Saturday, January 6th, 2007

Things are coming right along here on the farm. Now we have a roof over where our new room will be and our deck. Rain will hamper us this week though, I am sure. It seems the children had a pretty good Christmas. Now there is tons of littlest pet shop stuff laying around everywhere. The Vermeer stuff I ordered way before Christmas still has not arrived. I hope they do a better job with parts than they do apparel.
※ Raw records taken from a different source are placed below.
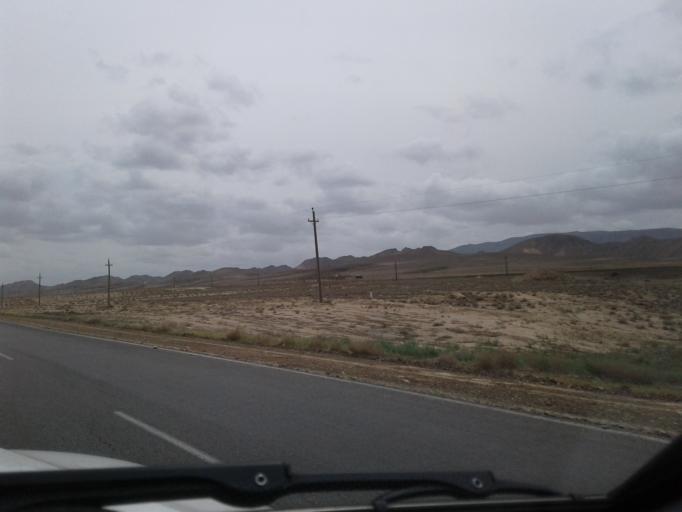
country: IR
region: Razavi Khorasan
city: Dargaz
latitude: 37.6365
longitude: 59.1494
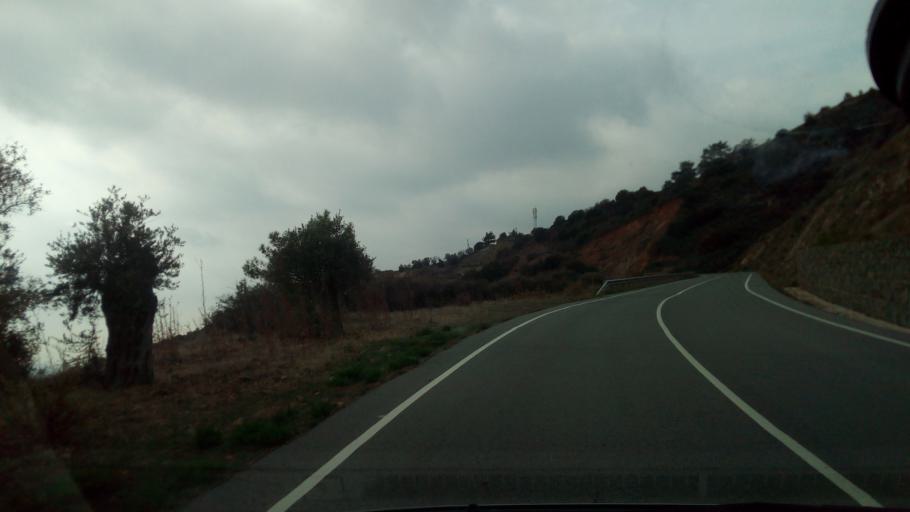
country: CY
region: Lefkosia
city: Lythrodontas
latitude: 34.8764
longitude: 33.2679
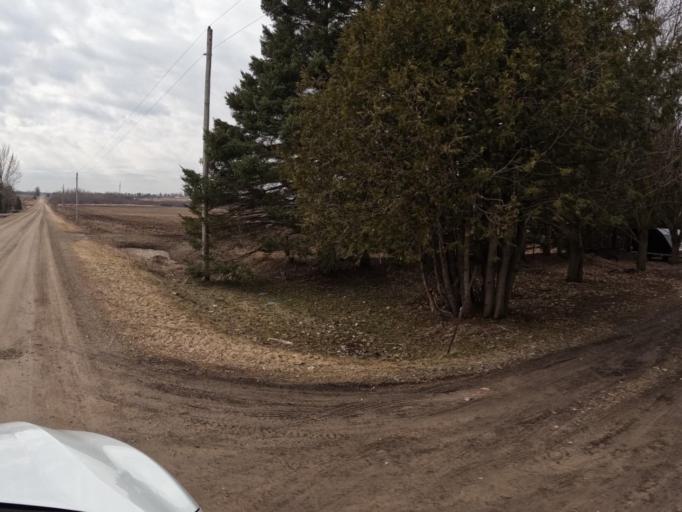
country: CA
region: Ontario
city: Orangeville
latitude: 43.9397
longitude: -80.1901
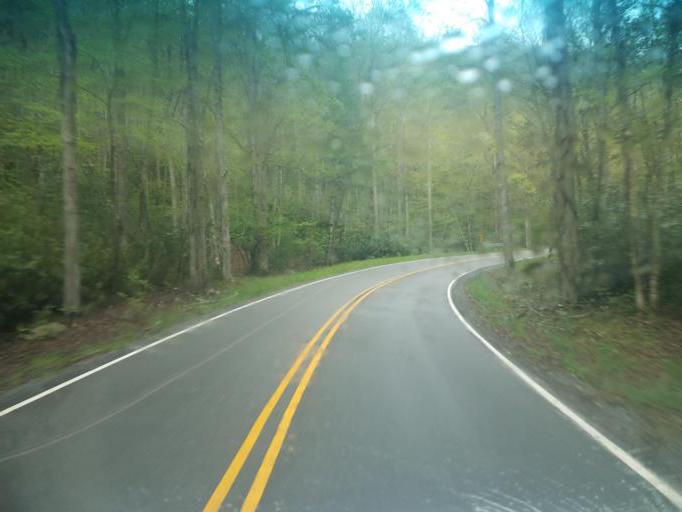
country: US
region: Virginia
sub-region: Washington County
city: Glade Spring
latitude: 36.6458
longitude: -81.7350
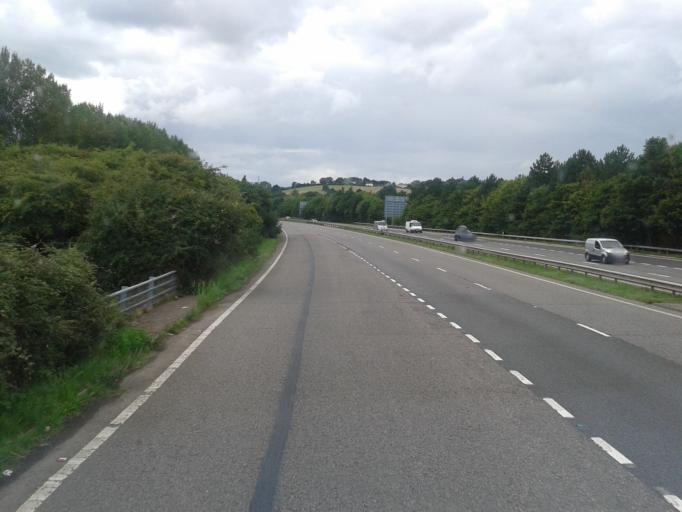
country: GB
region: England
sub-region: Devon
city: Exeter
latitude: 50.7032
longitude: -3.5478
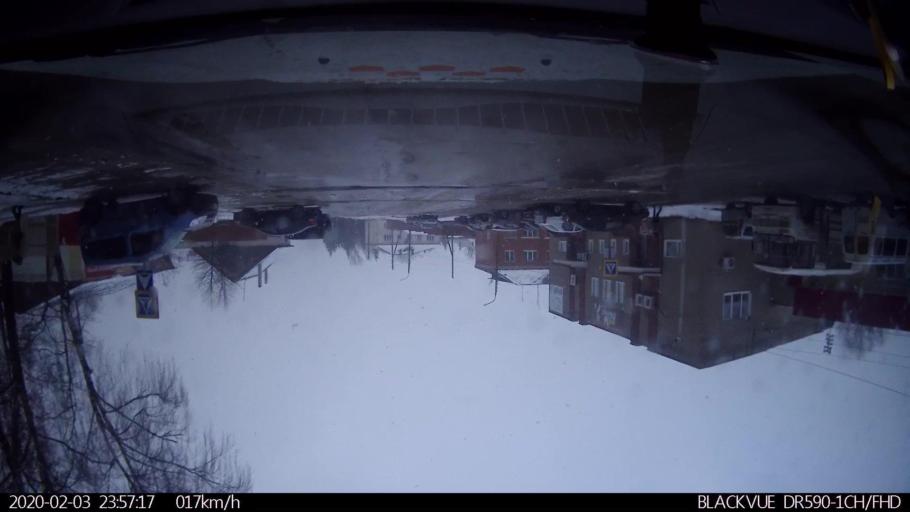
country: RU
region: Nizjnij Novgorod
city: Dal'neye Konstantinovo
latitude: 55.8116
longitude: 44.0946
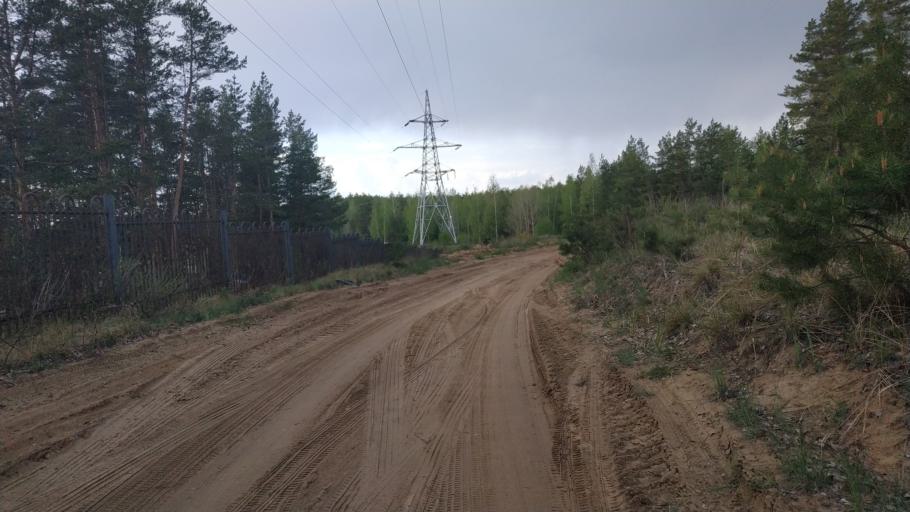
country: RU
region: Chuvashia
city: Novocheboksarsk
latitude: 56.1605
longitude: 47.4644
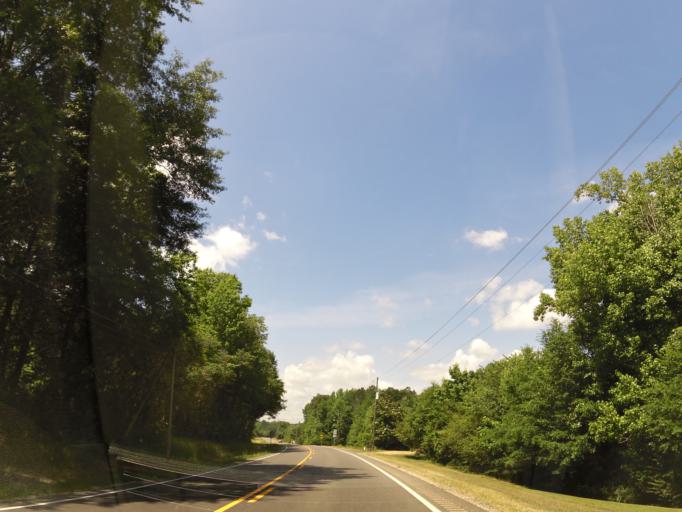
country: US
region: Alabama
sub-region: Marion County
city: Guin
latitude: 33.9308
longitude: -88.0220
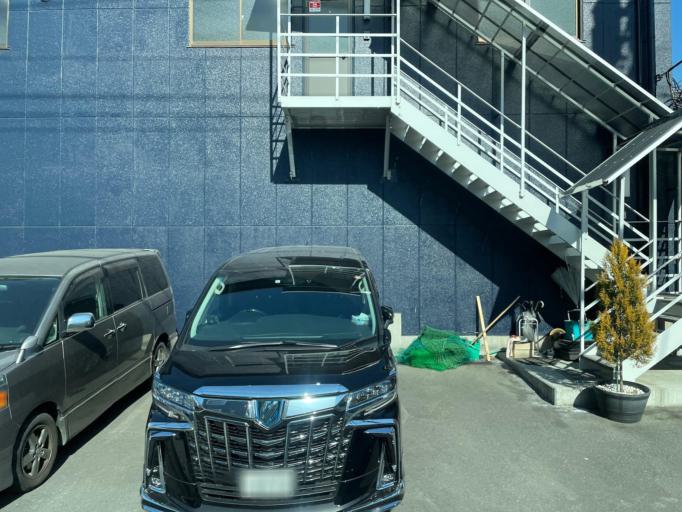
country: JP
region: Tokyo
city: Fussa
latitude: 35.7724
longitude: 139.3503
We’re coming along on getting everything ready and turned on at the new doublewide too. I used the 6000 to cut a drive into the field where we set it up. I just set the dirt aside for now, but I will have to move the pile across the road into the basement of the house that burned. Now it’s time for gravel. I have a load of #2′s coming next week. It’s way too soft for a truck to get in there so I’ll need to have it dumped and spread it with the Mahindra. South Kentucky Rural Electric Cooperative finally came and set our new pole so we should have electricity soon. I already hooked up the water and covered it most of the way. Really all we need is the electricity inspected and turned on and to run our septic to the tank. Then we can start spending some time there.
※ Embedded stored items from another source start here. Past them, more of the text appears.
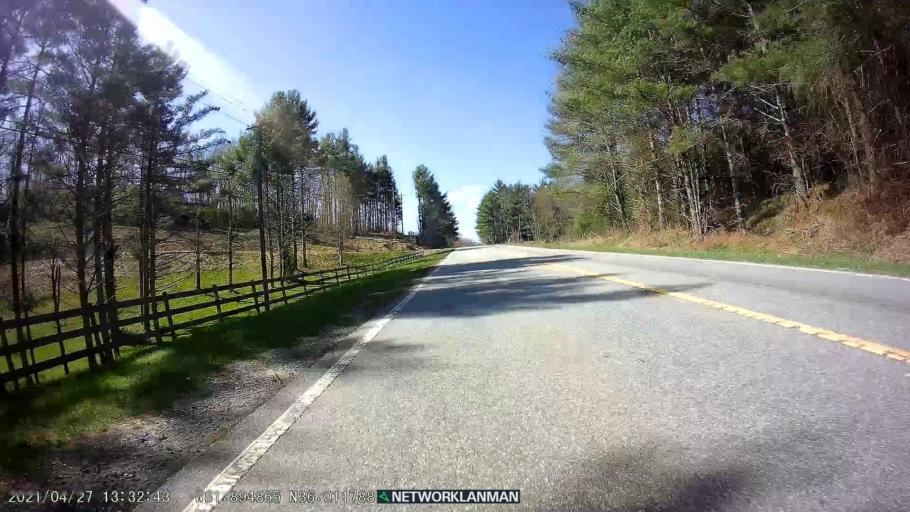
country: US
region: North Carolina
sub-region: Avery County
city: Newland
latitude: 36.0115
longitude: -81.8947
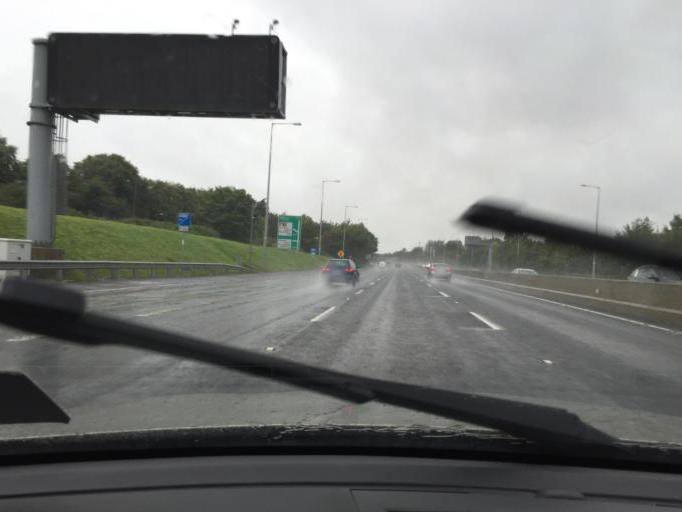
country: IE
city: Palmerstown
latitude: 53.3574
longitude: -6.4051
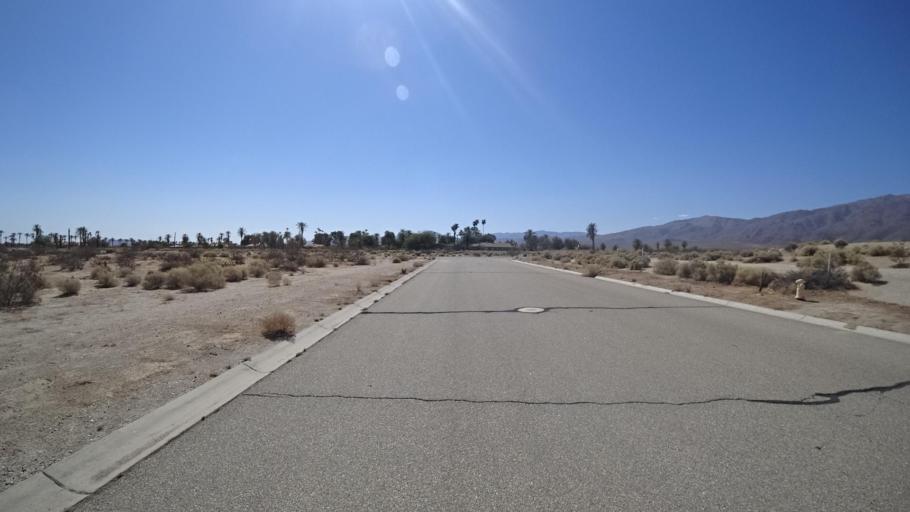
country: US
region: California
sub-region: San Diego County
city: Borrego Springs
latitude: 33.2361
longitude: -116.3592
I spent a couple hours Friday moving hay for our neighbor, Mr. Wisham. His longhorns had really made a mess out of his hay stack. Seems they really use those horns. I set hay in to some he had in a seperate pasture and the first thing they did was move it around the field with their horns. I think next time I will take my camera and get a shot of them working a roll over.

I’ve turned the cows I bought out into the pasture and the horses don’t like it. I’m gonna have to figure something out to do with the horses. They will run the cows causing them to get hot which is not good in cold weather. It’s not a great concern while temps are what they are now, but if we get a cold snap it could cause problems. The pigs are eating like pigs. I guess that’s to be expected. I’ve got to check the signs and get them castrated before they get so big we can’t handle them.

We’ve almost got the electricity at the barn ready for the inspector. As soon as we get electricity there, the kids have made me promise we would get more baby chicks, ducks, guineas, and maybe some pheasants and geese.

Garett has been wanting some rabbits for a while now. Actually I promised him I’d get him some the last time I went to the stock sale. Our neighbor down the road had 5 he wanted to sell for $25 and when my friend John Bryant told me about them, Garett was close enough to hear him. Needless to say we have 5 new rabbits. By May we’ll have 55 if I don’t watch it.

One day this week I took a long walk and reflected back on all the memories I have of this farm as well as others in the neighborhood. I stopped and looked at my old IH 46 baler and remembered when the neighbors all used Massey Ferguson 35′s and 135′s, Ford Jubilees and 8N’s, International Harvester Farmalls, and the like to farm around here. I will never forget all the neighborhood kids getting together to pick up the countless square bales and stack them in the barn. The times were certainly simpler. The biggest farm I remember – now has a Federal Prison on it. The kids and I discussed the possibilty of fixing up an old tractor as well as refurbishing the 46 baler in the interest of preserving history. We will have to replace the 46 soon if we are going to do many more square bales. It certainly has earned its keep. I can only imagine how many bales that baler has tied and how many young men picked them up for extra money for school clothes or shotgun shells. I guess as a token of appreciation to the old baler, my new one should also be clad in IH red. It’s a shame what’s happened to the small family farm. I’m sure many people have been faced with the fact that they just aren’t making it on the farm anymore and sold out or quit. I don’t know that I would not have given up by now if it weren’t for the children.

The new shift at work isn’t as bad as I expected. I have a lot more time to work on the farm and it seems like almost as much time with the kids. I feel rough on Saturday and Sunday, but the boss said he plans to staff the shift a little different soon and give everyone the option of taking a day a week off. Since I have the most seniority I would get to choose my day first.

Well I’m sure there is something I should be doing…………..Hope everyone has a safe and happy new year!